## Excerpt to read
Arthur & Yu are an American indie folk band from Seattle, Washington, United States. Their sound has been compared to that of various 1960s bands, as well as an aesthetic appeal of John Lennon/Yoko Ono. The duo's title has its roots from childhood nicknames, 'Arthur' and 'Yu', for Olsen and Westcott, respectively. They have been touring across the U.S. in promotion of their debut, In Camera. They were also featured on Dntel's album, Dumb Luck.

History
Olsen stumbled upon Westcott, who had a stint as the bassist for Rogue Wave, through a Craigslist ad, and they were both intrigued at each other's influences. The two met up and began playing demos of each other's songs. The duo originally began playing music in with each other in one another's homes, moving up to local bar shows, without intent of being 'discovered' or signed to a record label. According to a Portland Mercury interview, Olsen explains that the songs were never meant to travel beyond the two, but Sub Pop founder Jonathan Poneman wished to release the songs on his new record label Hardly Art.

## Rows

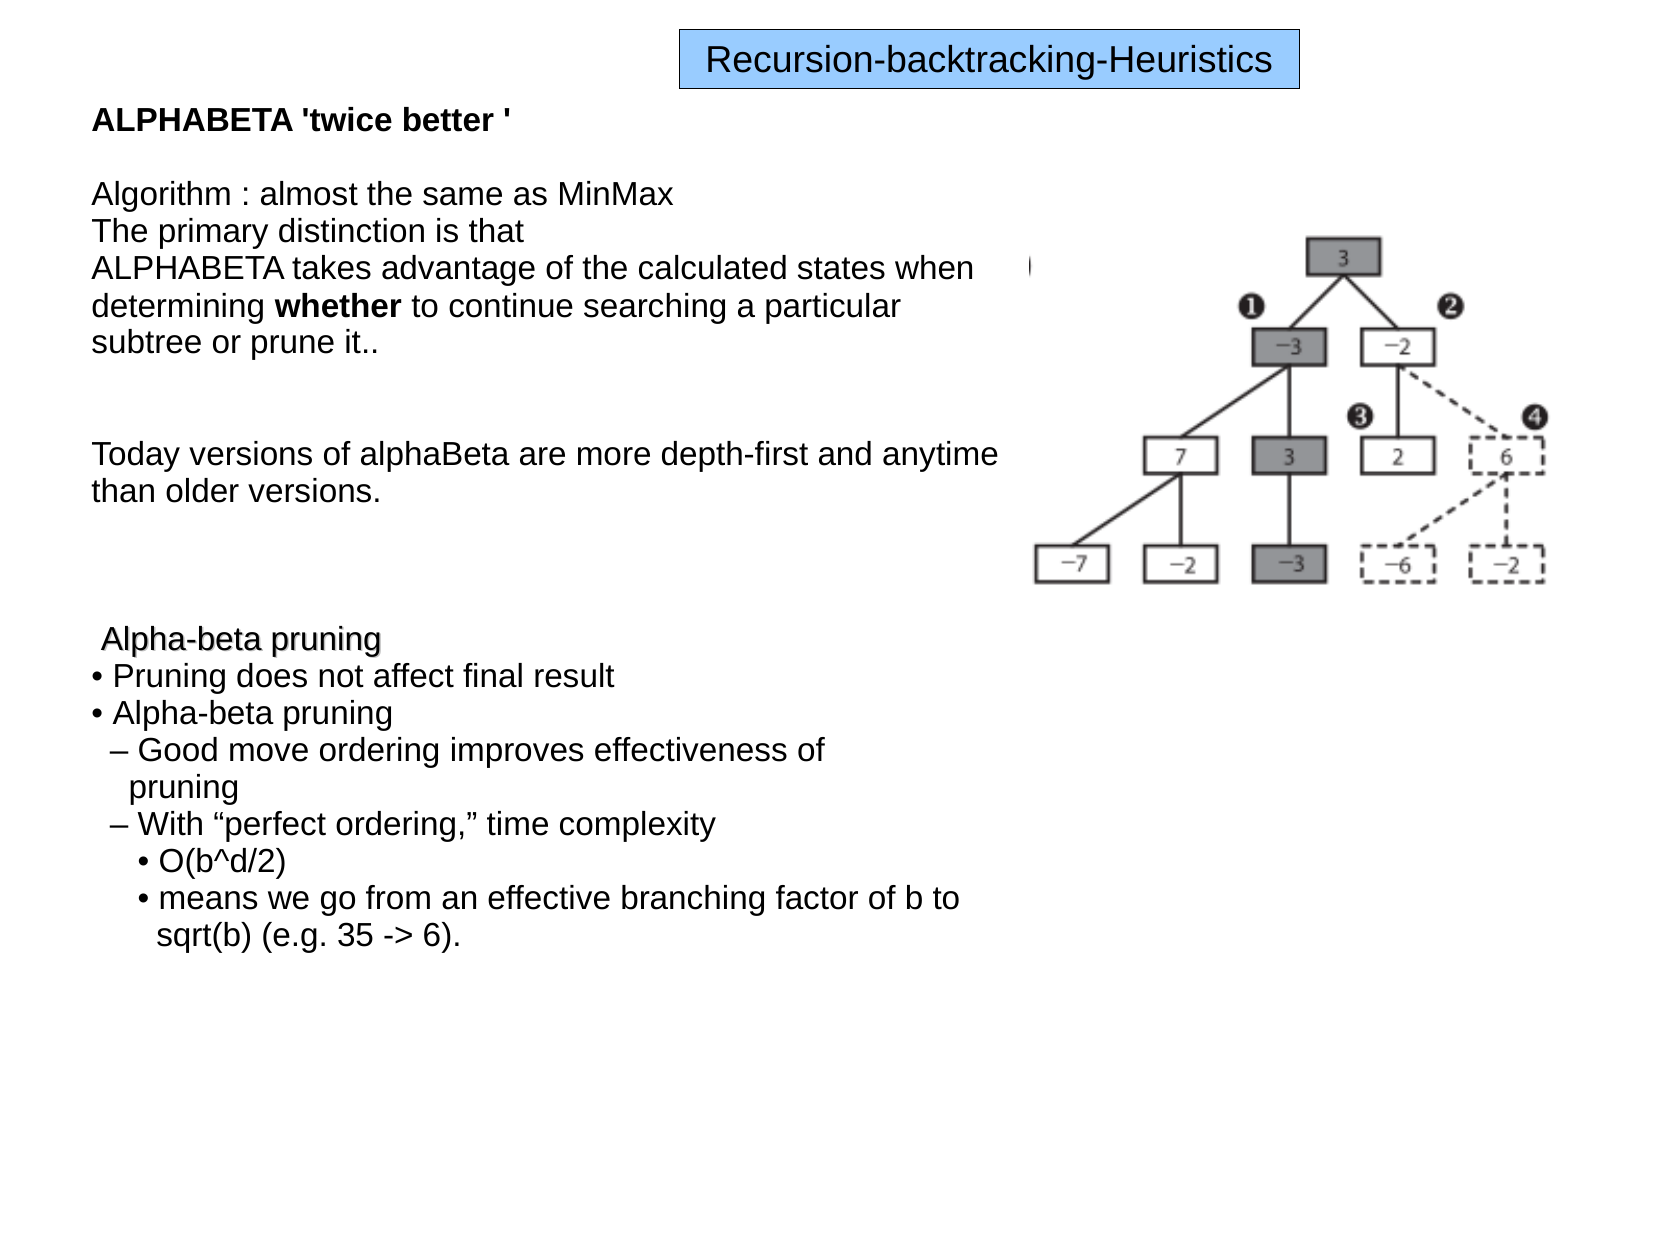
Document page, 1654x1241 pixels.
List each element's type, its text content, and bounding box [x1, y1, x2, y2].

text_box Recursion-backtracking-Heuristics [679, 29, 1300, 89]
text_box ALPHABETA 'twice better ' Algorithm : almost the same as MinMax The primary distinction is that ALPHABETA takes advantage of the calculated states when determining whether to continue searching a particular subtree or prune it.. Today versions of alphaBeta are more depth-first and anytime than older versions. Alpha-beta pruning • Pruning does not affect final result • Alpha-beta pruning – Good move ordering improves effectiveness of pruning – With “perfect ordering,” time complexity • O(b^d/2) • means we go from an effective branching factor of b to sqrt(b) (e.g. 35 -> 6). [76, 94, 1022, 1184]
picture [1029, 186, 1565, 591]
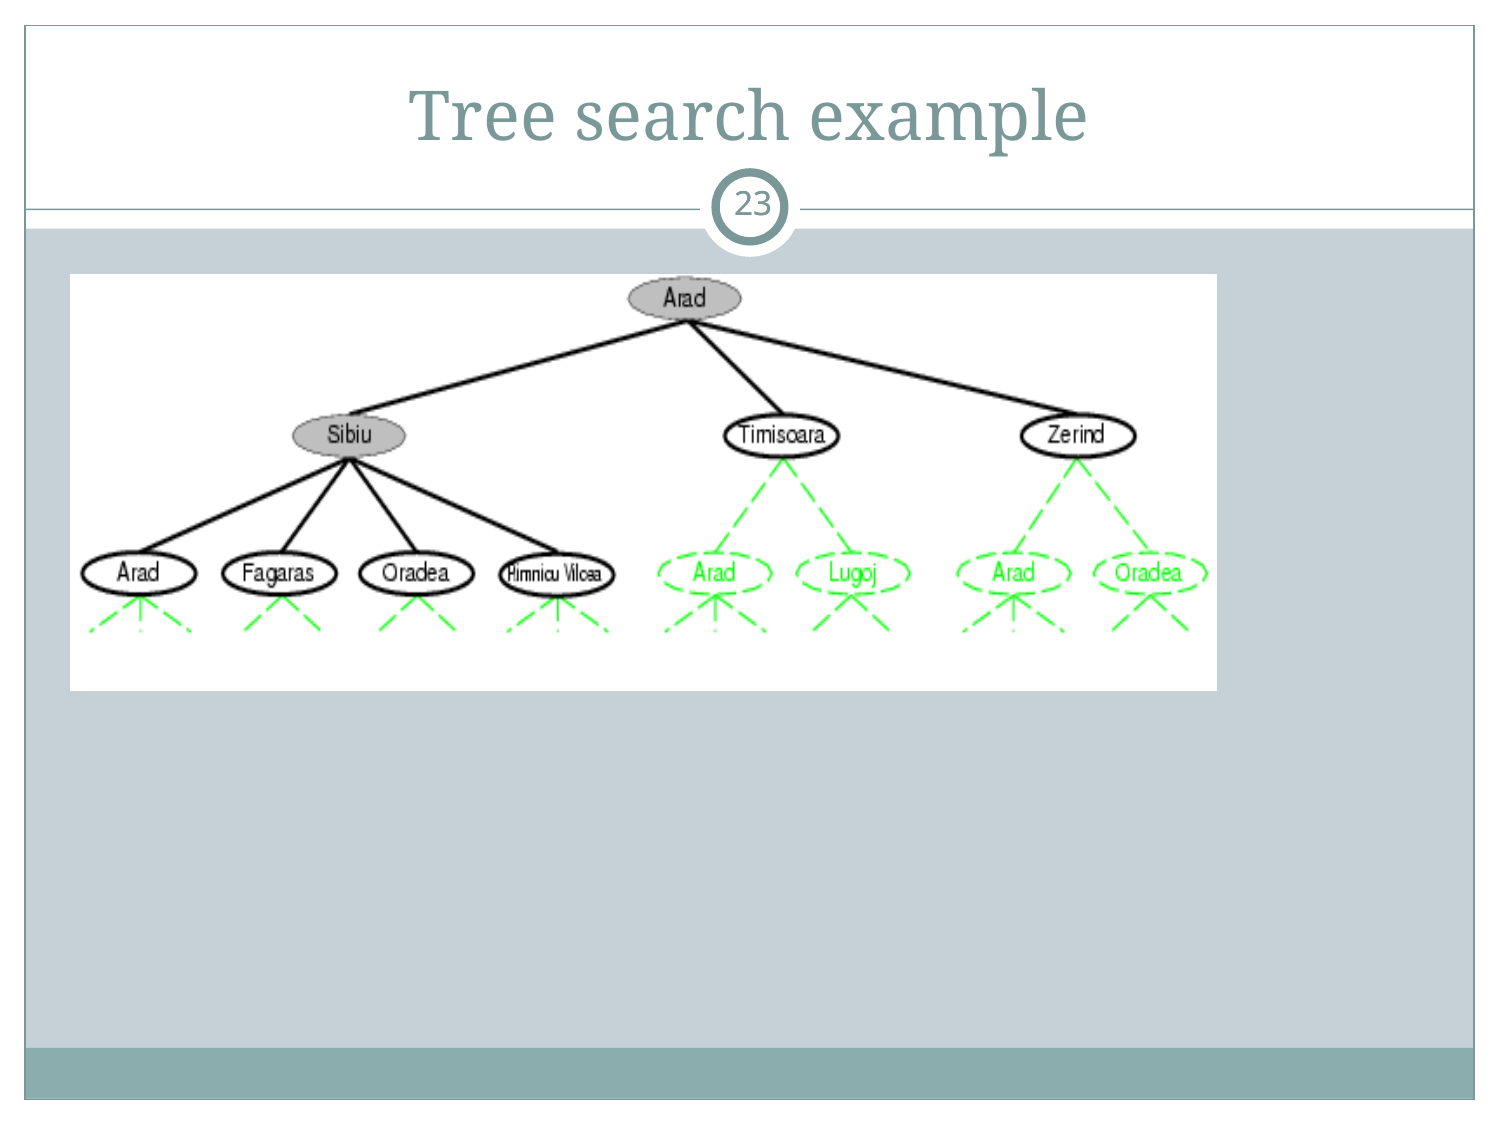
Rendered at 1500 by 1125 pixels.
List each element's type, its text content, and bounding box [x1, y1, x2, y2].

## Brief
Please list every family name of a person that appears in the text about Arthur & Yu, each given once.

## Written answer
Olsen, Westcott, Lennon, Ono, Poneman